TEXTE PRÉSENTÉ »
CA Paris, 4e ch. A, 9 décembre 1992, n° 90-022437

PARIS

Arrêt

Confirmation

PARTIES

Demandeur :

FNAIM, Chambre syndicale interdépartementale des professions immobilières de Paris et de L'Ile de france

Défendeur :

Editions Neressis (SA)

COMPOSITION DE LA JURIDICTION

Président :

M. Gouge

Conseillers :

Mme Mandel, M. Brunet

Avoués :

SCP Bollet, SCP Teytaud.

Avocats :

Mes Cordelier, Benatar

T. com. Paris, 9e ch., du 6 sept. 1990

6 septembre 1990

LA COUR :

Statuant sur l'appel interjeté par la Fédération Nationale des Agents Immobiliers FNAIM et la Chambre Syndicale Interdépartementale des Professions Immobilières de PAariset l'Ile de France du jugement rendu le 6 septembre 1990 par le Tribunal de Commerce de Paris (9e Chambrebre) dans un litige les opposant aux Editions Neressis ensemble sur l'appel incident de cette dernière et la demande additionnelle des appelantes.

Faits et procédure

Référence étant faite au jugement entrepris pour l'exposé des faits et de la procédure de première instance il suffit de rappeler les éléments essentiels suivants :

Faisant grief à la Société Editions NERESSIS qui édite notamment un hebdomadaire ayant pour titre " De particulier à Particulier " de se livrer à leur encontre à des actes de concurrence déloyale d'une part en fournissant des prestations du même type que celles des professionnels de l'immobilier sans se soumettre aux contraintes de la loi du 2 janvier 1970, d'autre part en publiant des articles les désignant, la FNAIM et la Chambre Syndicale Interdépartementale des Professions Immobilières de Paris et de l'Ile de France (ci-après dénommée la Chambre) ont attrait cette société devant le Tribunal de Commerce. Elles réclamaient la condamnation de la défenderesse à payer à chacune la somme un franc à titre de dommages-intérêts, diverses mesures de publication ainsi que le paiement de la somme de 50.000 F par application de l'article 700 du Nouveau Code de Procédure Civile.

La Société Editions NERESSIS a conclu au mal fondé de la demande principale et a formé une demande reconventionnelle à fins indemnitaires pour dénigrement.

Par le jugement entrepris le Tribunal a débouté la FNAIM et la Chambre de l'ensemble de leurs demandes, déclaré reconventionnelle et laissé à chacune des parties la charge de ses dépens.

Appelantes selon déclaration du 6 novembre 1990 la FNAIM et la Chambre demandent à la Cour dans le dernier état de leurs écritures, de confirmer le jugement en ce qu'il a jugé qu'il existait entre les parties un état de concurrence et débouté Editions Neressis de sa demande reconventionnelle.

Pour le surplus elles poursuivent l'infirmation du jugement et demandent à la Cour de condamner l'intimée à payer à chacune d'elles la somme de 1 franc à titre de dommages-intérêts, de lui faire interdiction sous astreinte définitive de 10.000 F par infraction constatée, de donner des consultations juridiques et de rédiger des actes sous seing-privé en application de la loi du 31 décembre 1971 modifiée, d'ordonner diverses publications.

VOTRE TÂCHE » Poursuivez l'arrêt de la cour d'appel de Paris à partir de sa dernière phrase.

DONNÉES »
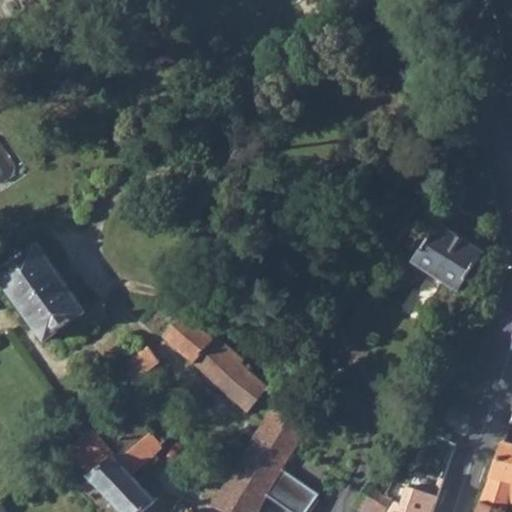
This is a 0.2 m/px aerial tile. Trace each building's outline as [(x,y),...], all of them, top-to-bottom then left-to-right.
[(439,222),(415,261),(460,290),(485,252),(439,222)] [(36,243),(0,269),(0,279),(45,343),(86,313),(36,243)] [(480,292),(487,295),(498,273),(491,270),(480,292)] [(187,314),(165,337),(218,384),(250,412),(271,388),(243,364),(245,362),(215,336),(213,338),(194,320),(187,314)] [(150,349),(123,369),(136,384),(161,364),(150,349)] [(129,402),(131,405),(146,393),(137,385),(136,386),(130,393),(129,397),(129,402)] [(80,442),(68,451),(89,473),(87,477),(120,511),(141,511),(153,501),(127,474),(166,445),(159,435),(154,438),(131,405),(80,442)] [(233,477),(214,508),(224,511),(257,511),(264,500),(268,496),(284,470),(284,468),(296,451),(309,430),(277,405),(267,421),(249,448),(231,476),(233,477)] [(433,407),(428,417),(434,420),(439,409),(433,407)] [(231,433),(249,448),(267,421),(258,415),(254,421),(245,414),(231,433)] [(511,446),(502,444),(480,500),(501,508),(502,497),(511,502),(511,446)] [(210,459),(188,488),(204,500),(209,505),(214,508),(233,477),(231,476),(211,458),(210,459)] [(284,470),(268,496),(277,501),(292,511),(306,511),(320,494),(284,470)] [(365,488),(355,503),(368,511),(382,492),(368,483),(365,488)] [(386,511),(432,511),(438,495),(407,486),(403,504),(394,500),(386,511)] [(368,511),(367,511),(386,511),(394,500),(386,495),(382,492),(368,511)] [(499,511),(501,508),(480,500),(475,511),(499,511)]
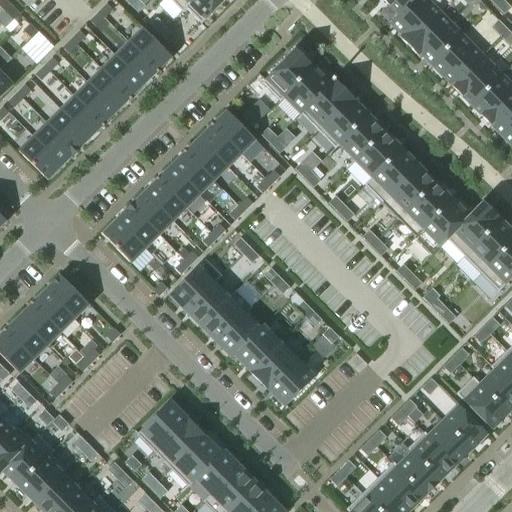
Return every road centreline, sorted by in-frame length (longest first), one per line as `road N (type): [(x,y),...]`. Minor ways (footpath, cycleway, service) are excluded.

==

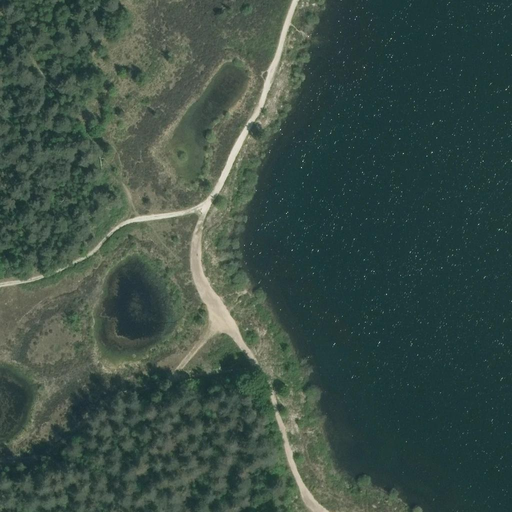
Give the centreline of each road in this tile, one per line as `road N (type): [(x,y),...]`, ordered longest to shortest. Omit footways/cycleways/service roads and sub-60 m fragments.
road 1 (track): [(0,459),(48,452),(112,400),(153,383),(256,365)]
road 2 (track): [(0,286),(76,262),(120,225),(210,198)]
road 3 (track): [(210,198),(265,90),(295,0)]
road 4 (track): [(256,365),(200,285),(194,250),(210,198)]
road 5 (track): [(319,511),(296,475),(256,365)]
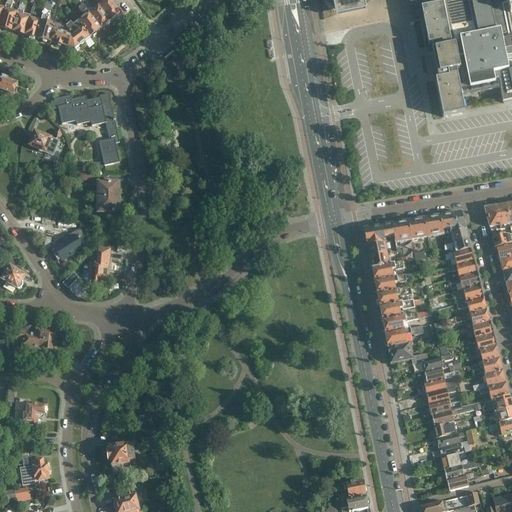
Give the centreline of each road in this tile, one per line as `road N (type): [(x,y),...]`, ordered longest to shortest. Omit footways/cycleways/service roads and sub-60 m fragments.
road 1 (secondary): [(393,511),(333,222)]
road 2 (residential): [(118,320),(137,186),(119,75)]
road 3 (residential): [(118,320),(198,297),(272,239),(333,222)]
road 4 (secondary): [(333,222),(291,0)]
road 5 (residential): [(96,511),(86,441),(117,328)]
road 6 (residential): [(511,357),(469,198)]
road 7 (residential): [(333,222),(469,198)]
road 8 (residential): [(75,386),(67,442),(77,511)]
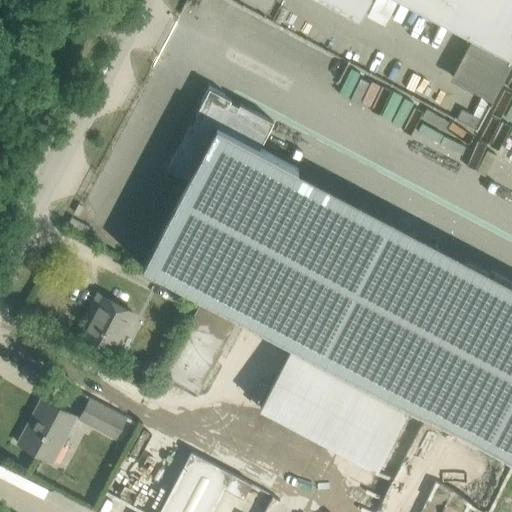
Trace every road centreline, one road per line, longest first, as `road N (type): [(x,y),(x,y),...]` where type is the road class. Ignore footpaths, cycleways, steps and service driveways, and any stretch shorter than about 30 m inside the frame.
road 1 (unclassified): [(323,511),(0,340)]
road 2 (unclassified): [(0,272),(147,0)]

==

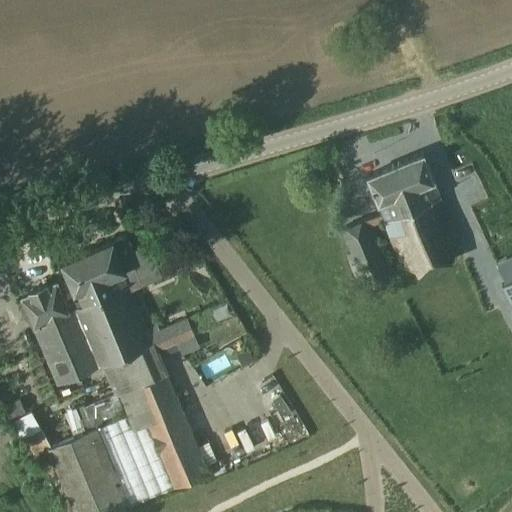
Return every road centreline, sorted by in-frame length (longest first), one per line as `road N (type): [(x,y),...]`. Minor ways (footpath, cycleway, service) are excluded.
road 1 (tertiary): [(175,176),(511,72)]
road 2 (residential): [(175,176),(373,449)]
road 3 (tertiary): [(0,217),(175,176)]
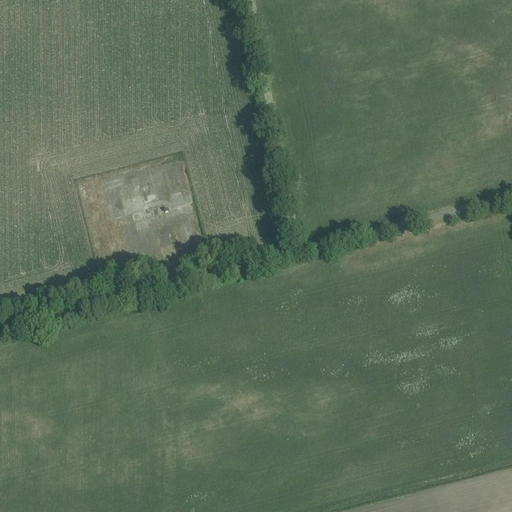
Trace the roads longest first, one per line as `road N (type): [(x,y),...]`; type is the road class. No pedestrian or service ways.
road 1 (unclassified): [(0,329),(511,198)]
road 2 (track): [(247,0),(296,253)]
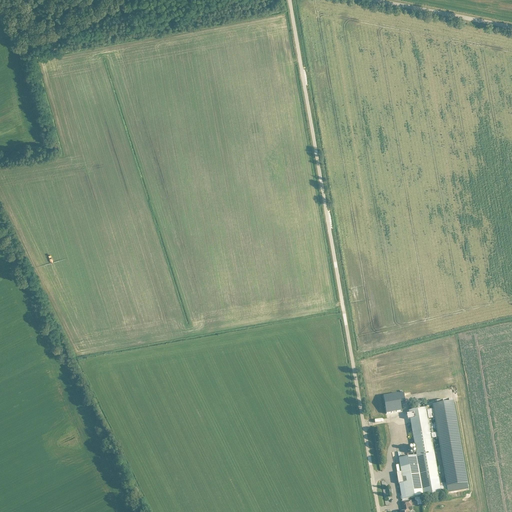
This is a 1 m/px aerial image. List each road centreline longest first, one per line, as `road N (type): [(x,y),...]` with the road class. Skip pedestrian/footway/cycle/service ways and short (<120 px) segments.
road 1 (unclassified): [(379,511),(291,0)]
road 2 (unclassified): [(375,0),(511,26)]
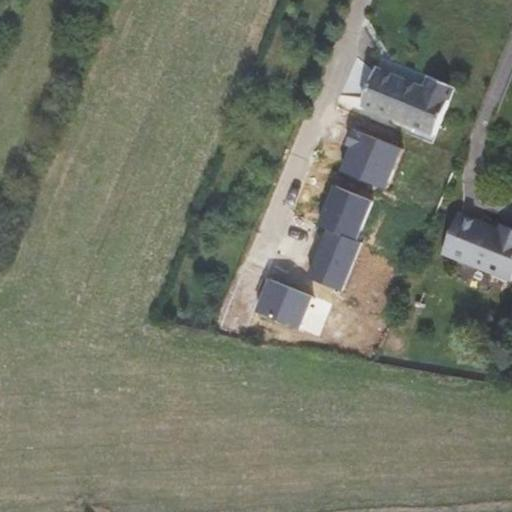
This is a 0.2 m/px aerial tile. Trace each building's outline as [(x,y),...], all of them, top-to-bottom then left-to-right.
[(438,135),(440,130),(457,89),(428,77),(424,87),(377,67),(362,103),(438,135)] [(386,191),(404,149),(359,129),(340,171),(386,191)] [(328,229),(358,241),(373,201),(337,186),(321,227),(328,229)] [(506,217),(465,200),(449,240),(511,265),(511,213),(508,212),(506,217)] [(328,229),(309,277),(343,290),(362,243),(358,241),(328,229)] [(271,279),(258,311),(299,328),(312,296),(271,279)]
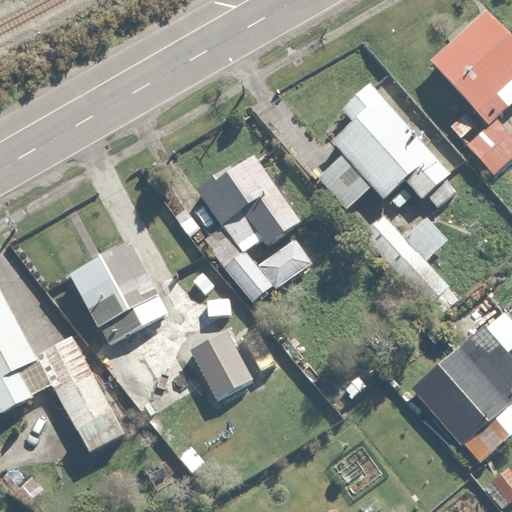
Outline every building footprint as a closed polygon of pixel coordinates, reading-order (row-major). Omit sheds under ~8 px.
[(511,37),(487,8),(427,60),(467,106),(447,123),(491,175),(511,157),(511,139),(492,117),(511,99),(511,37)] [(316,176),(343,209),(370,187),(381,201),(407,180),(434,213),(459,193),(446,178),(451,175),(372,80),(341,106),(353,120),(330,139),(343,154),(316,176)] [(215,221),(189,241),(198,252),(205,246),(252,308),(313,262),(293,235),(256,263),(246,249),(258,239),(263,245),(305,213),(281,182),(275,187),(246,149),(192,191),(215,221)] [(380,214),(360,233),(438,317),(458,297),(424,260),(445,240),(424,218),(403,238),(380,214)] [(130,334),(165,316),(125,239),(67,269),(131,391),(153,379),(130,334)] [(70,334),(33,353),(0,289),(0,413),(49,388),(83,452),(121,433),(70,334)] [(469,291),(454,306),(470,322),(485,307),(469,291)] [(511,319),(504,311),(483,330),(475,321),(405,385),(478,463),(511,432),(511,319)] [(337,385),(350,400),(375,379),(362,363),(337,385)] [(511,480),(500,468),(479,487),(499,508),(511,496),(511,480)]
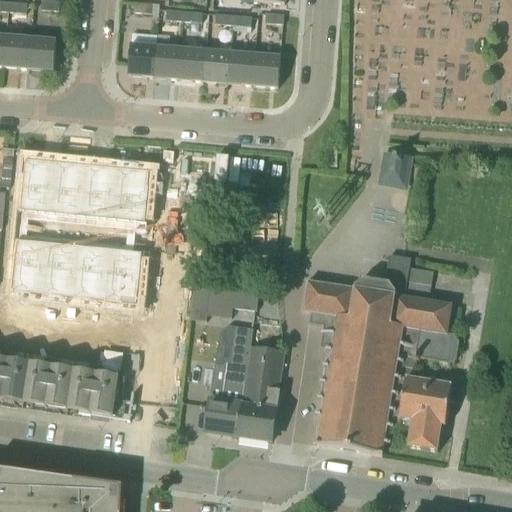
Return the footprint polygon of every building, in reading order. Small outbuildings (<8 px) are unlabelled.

RÉPONSE ATTENDUE »
Enfin elles réclament paiement à chacune d'elles de la somme de 35.000 F au titre de l'article 700 du Nouveau Code de Procédure Civile.

La Société Editions Neressis soulève l'irrecevabilité de la demande d'interdiction au titre de la loi du 31 décembre 1971 modifiée.

Pour le surplus elle poursuit la confirmation du jugement en ce qu'il a débouté la FNAIM et la Chambre et reprend sa demande reconventionnelle telle que formulée devant les premiers juges, à savoir paiement d'un franc à titre de dommages-intérêts et diverses mesures de publication. Par ailleurs elle réclame paiement de la somme de 30.000 F au titre de l'article 700 du Nouveau Code de Procédure Civile.

Sur ce la Cour, qui pour un plus ample exposé se réfère au jugement et aux écritures d'appel,

I - Sur les demandes de la FNAIM et de la Chambre

a) Pour exercice illégal de la profession d'intermédiaire immobilier

Considérant qu'au soutien de leur appel la FNAIM et la Chambre font valoir que la loi du 2 janvier 1970 vise non seulement les personnes qui se livrent d'une manière habituelle à des opérations portant sur les biens d'autrui mais encore celles qui prêtent leur concours même à titre accessoire à ces mêmes opérations.

Que selon elles la Société Editions Neressis prête habituellement son concours à titre principal accessoire aux opérations définies par la loi en proposant outre la publicité, des services : contrats, évaluation juridique, documentation et minitel.

Considérant que l'intimée réplique qu'elle agit uniquement et tant qu'entreprise de presse, qu'elle ne participe à aucune négociation entre les parties, ne s'entremet pas, ne reçoit aucune commission, qu'un service d'évaluation ne rentre pas dans le cadre de la loi et que la vente de modèles de contrat est visée dans son objet social.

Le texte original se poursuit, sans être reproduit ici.